A few seconds later there was a thunder of little feet and the Luggage cleared the rim of the world, legs still pumping determinedly, and plunged down into the Universe.
Rincewind woke up and shivered. He was freezing cold.
So this is it, he thought. When you die you go to a cold, damp, misty freezing place. Hades, where the mournful spirits of the Dead troop forever across the sorrowful marshes, corpse-lights flickering fit fully in the encircling-hang on a minute…
Surely Hades wasn’t this uncomfortable? And he was very uncomfortable indeed. His back ached where a branch was pressing into it, his legs and arms hurt where the twigs had lacerated them and, judging by the way his head was feeling, something hard had recently hit it. If this was Hades it sure was hell-hang on a minute…
Tree. He concentrated on the word that floated up from his mind, although the buzzing in his ears and the flashing lights in front of his eyes made this an unexpected achievement. Tree. Wooden thing. That was it. Branches and twigs and things. And Rincewind, lying in it. Tree. Dripping wet. Cold white cloud all around. Underneath, too. Now that was odd.

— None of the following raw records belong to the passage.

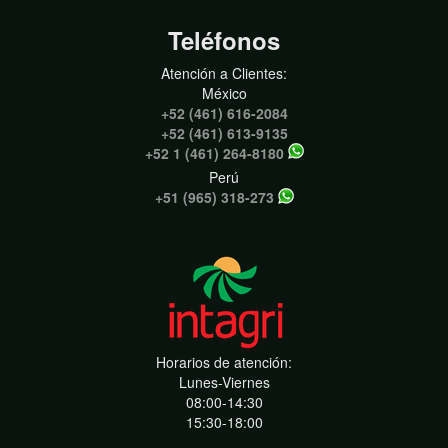
Teléfonos
Atención a Clientes:
México
+52 (461) 616-2084
+52 (461) 613-9135
+52 1 (461) 264-8180
Perú
+51 (965) 318-273
Horarios de atención:
Lunes-Viernes
08:00-14:30
15:30-18:00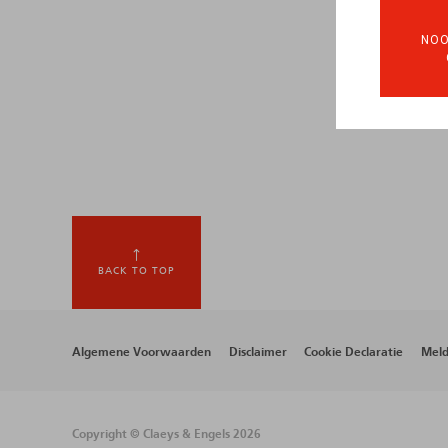
NOO
BACK TO TOP
Footer
Algemene Voorwaarden
Disclaimer
Cookie Declaratie
Meld
menu
Copyright © Claeys & Engels 2026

He was alive and lying covered in bruises in a small thorn tree that was growing in a crevice in a rock that projected out of the foaming white wall that was the Rimfall. The realization hit him in much the same way as an icy hammer. He shuddered. The tree gave a warning creak.

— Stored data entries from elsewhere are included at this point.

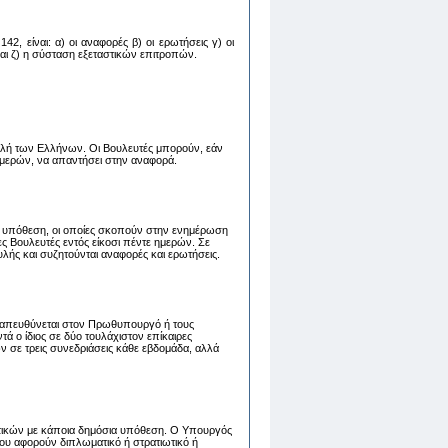
2, είναι: α) oι αναφoρές β) oι ερωτήσεις γ) oι
 και ζ) η σύσταση εξεταστικών επιτροπών.
λή των Ελλήνων. Οι Βουλευτές μπορούν, εάν
 ημερών, να απαντήσει στην αναφορά.
 υπόθεση, οι οποίες σκοπούν στην ενημέρωση
 Βουλευτές εντός είκοσι πέντε ημερών. Σε
λής και συζητούνται αναφορές και ερωτήσεις.
ου απευθύνεται στον Πρωθυπουργό ή τους
 ο ίδιος σε δύο τουλάχιστον επίκαιρες
ν σε τρεις συνεδριάσεις κάθε εβδομάδα, αλλά
τικών με κάποια δημόσια υπόθεση. Ο Υπουργός
ου αφορούν διπλωματικό ή στρατιωτικό ή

Something blue and blurred shot past him, dipped briefly into the thundering waters, and whirred back and settled on a branch near Rincewind’s head. It was a small bird with a tuft of blue and green feathers. It swallowed the little silver fish that it had snatched from the Fall and eyed him curiously.
Rincewind became aware that there were lots of similar birds around.

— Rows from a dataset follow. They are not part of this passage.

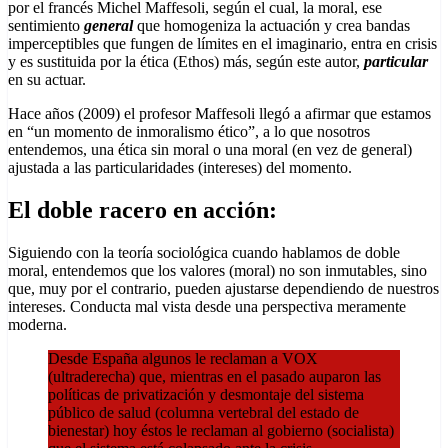
por el francés Michel Maffesoli, según el cual, la moral, ese
sentimiento
general
que homogeniza la actuación y crea bandas
imperceptibles que fungen de límites en el imaginario, entra en crisis
y es sustituida por la ética (Ethos) más, según este autor,
particular
en su actuar.
Hace años (2009) el profesor Maffesoli llegó a afirmar que estamos
en “un momento de inmoralismo ético”, a lo que nosotros
entendemos, una ética sin moral o una moral (en vez de general)
ajustada a las particularidades (intereses) del momento.
El doble racero en acción:
Siguiendo con la teoría sociológica cuando hablamos de doble
moral, entendemos que los valores (moral) no son inmutables, sino
que, muy por el contrario, pueden ajustarse dependiendo de nuestros
intereses. Conducta mal vista desde una perspectiva meramente
moderna.
Desde España algunos le reclaman a VOX
(ultraderecha) que, mientras en el pasado auparon las
políticas de privatización y desmontaje del sistema
público de salud (columna vertebral del estado de
bienestar) hoy éstos le reclaman al gobierno (socialista)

They hovered, darted and swooped easily across the face of the water, and every so often one would raise an extra plume of spray as it stole another doomed morsel from the waterfall. Several of them were perching in the tree. They were as iridescent as jewels. Rincewind was entranced.
He was in fact the first man ever to see the rimfishers, the tiny creatures who had long ago evolved a lifestyle quite unique even for the Disc. long before the Krullians had built the Circumfence the rimfishers had devised their own efficient method of policing the edge of the world for a living.
They didn’t seem bothered about Rincewind. He had a brief but chilling vision of himself living the rest of his life out in this tree, subsisting on raw birds and such fish as he could snatch as they plummeted past.
The tree moved distinctly. Rincewind gave a whimper as he found himself sliding backwards, but managed to grab a branch. Only, sooner or later, he would fall asleep…
There was a subtle change of scene, a slight purplish tint to the sky. A tall, black-cloaked figure was standing on the air next to the tree. It had a scythe in one hand. Its face was hidden in the shadows of the hood.